• TASK PROMPT
Give the lines again word for word, beginning with the one containing "195 489 24.57" and ending with the last line of the material below.

━━━━━━━━

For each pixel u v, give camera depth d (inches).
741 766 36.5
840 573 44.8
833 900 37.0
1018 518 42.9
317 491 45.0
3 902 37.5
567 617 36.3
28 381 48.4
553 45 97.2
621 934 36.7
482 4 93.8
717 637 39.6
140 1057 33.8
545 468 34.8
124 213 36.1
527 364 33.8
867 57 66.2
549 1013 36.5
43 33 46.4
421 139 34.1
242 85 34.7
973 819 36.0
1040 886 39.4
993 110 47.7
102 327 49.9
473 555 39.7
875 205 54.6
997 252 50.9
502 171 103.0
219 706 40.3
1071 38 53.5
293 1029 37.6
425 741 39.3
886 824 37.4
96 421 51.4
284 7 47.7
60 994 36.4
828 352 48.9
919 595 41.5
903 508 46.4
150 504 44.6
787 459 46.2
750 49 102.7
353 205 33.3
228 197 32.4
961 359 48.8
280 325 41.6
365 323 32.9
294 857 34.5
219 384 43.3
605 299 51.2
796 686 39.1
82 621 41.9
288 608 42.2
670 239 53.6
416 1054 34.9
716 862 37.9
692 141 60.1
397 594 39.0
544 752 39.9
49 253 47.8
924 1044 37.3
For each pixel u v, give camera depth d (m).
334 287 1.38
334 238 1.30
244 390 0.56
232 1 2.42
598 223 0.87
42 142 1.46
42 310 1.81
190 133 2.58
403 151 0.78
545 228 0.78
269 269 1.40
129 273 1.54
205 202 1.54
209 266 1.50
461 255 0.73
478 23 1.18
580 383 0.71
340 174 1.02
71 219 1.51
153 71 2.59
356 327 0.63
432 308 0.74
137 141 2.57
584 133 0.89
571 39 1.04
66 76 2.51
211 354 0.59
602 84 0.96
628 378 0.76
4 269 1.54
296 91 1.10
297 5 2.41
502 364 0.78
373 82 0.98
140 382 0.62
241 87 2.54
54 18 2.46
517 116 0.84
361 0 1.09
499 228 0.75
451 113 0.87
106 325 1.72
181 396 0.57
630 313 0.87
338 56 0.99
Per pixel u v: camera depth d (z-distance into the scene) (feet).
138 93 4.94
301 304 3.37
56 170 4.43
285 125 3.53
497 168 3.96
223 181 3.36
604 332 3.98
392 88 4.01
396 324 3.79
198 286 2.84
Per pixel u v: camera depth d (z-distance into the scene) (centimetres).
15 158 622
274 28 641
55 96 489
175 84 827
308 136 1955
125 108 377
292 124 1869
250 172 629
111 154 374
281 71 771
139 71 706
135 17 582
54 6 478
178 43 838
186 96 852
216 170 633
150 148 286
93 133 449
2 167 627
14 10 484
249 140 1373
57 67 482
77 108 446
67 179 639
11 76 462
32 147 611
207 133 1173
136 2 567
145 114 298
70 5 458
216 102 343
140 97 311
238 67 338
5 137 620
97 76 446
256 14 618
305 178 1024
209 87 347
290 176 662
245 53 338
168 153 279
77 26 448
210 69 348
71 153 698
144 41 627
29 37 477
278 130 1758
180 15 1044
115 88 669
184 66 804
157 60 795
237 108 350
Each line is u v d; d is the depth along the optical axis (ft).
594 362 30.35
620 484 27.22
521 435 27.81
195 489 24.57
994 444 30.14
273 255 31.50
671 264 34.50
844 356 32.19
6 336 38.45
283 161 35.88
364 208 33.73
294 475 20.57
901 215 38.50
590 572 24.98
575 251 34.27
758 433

━━━━━━━━

• EXERCISE OUTPUT
195 489 24.57
994 444 30.14
273 255 31.50
671 264 34.50
844 356 32.19
6 336 38.45
283 161 35.88
364 208 33.73
294 475 20.57
901 215 38.50
590 572 24.98
575 251 34.27
758 433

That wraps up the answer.